LIBERTAD

PLAYA PLENITUD

POR JUAN CARLOS ROMÁN

En una tarde brumosa de verano salía el sol en el horizonte. Allí, en la playa de Felícita, se encontraba una persona caminando con su pareja a la orilla de la playa. Iban hablando sobre sus vidas, sus anhelos, sus metas y sueños. Llevaban casi un año conociéndose y deseaban pasar el resto de sus vidas juntos.

Al ver unas piedras rocosas en el horizonte, decidieron ver qué había tras ellas. Cuando llegaron a la cima de las piedras, vieron un extraño laberinto. La curiosidad pudo más que el miedo y decidieron ver a dónde los llevaría esta extraña estructura. Al acercarse, se dieron cuenta que estaba hecho de un mosaico de espejos angulados. Unos eran transparentes, otros transluscentes; unos cóncavos y otros convexos.

Se preguntaban qué había el otro lado de la curiosa estructura. Al entrar, vieron un letrero con un mensaje. Decía “en la playa de Felícita puedes encontrar la libertad”. Asombrados, inquietos y con el espíritu aventurero que ambos tenían, entraron para ver qué encontraban.

Encontraron un laberinto lleno de preguntas y caminos sin salida. Existían cuestas, pendientes, un jardín de rosas y un lago artificial en medio de tanto sendero sin sentido. Allí, había una fuente de donde emanaba agua de una fuente con música de Mozart. En el otro extremo de esa fuente estaba la salida.

Un lugar estrecho y poco concurrido. Un lugar donde había que usar la imaginación, la astucia y hasta quebrar las reglas para llegar a su centro. El trayecto de esta aventurera pareja duró mucho más de lo que ellos pensaron. El sol del mediodía les azotaba la frente y las gotas de sudor caían al piso cada vez con más frecuencia.

A ese laberinto muchos entraban, pero pocos salían.
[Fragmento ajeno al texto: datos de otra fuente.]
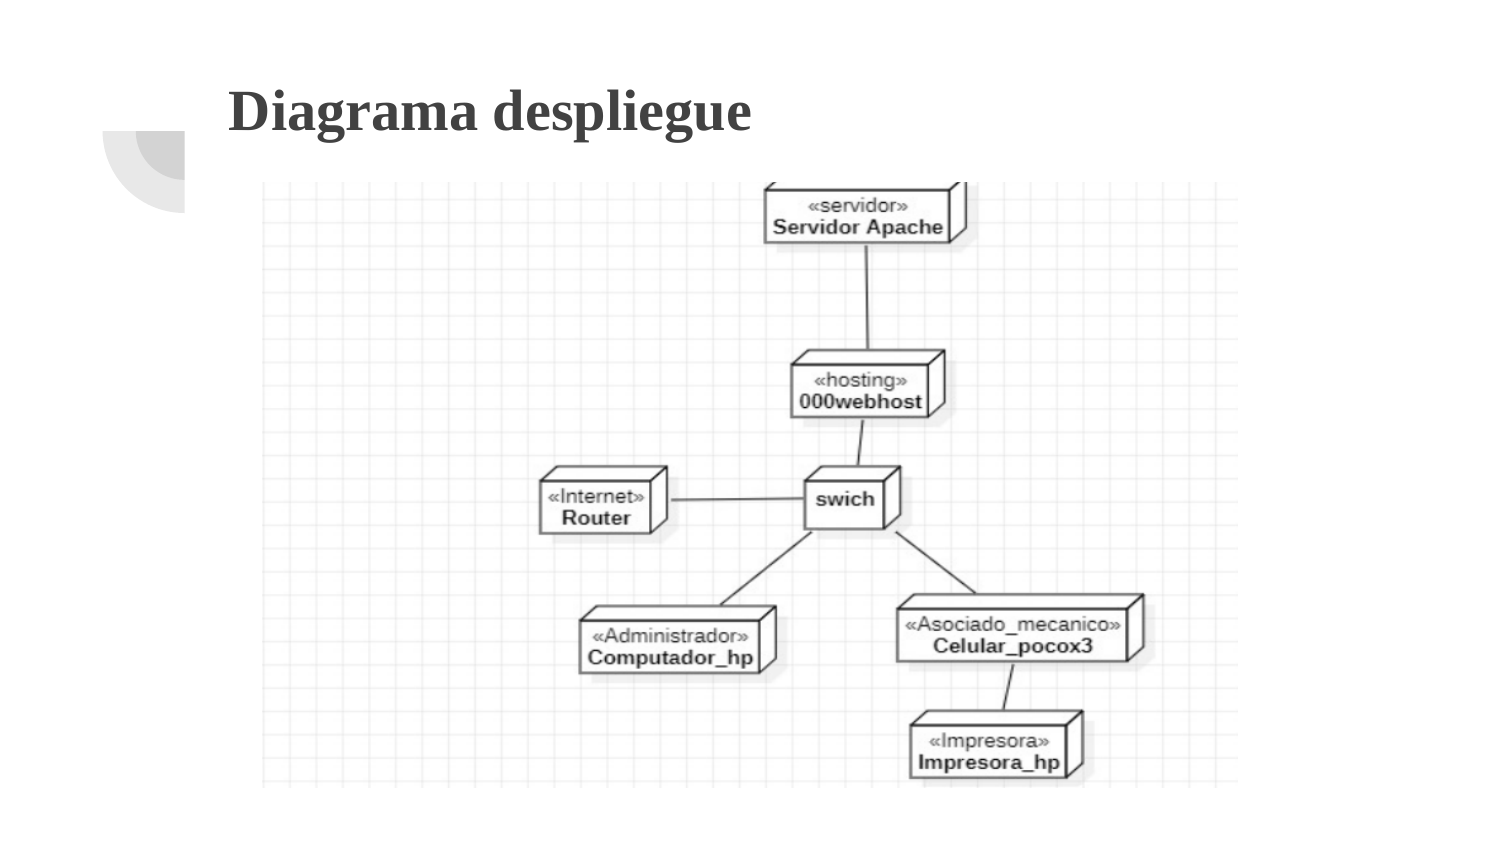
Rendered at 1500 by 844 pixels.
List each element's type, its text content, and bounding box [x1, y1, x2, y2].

title Diagrama despliegue [213, 57, 1368, 222]
picture [262, 182, 1238, 789]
Ese laberinto de Felícita, donde la mayoría se quedaba viendo el espectáculo de la fuente de agua y música, era caluroso, difícil y angustioso; solo tenía una salida.

Al lado de una puerta falsa había un mensaje – una especie de acertijo. Decía, “aquí encuentras la persona que te hará feliz y libre”. Era un espejo y a su vez una puerta. La pareja llegó allí y se confundió. Volvieron por el mismo camino y salieron por la entrada. Al otro lado de la puerta, estaba una playa secreta que muchos imaginaban pero pocos veían – se llamaba Playa Plenitud.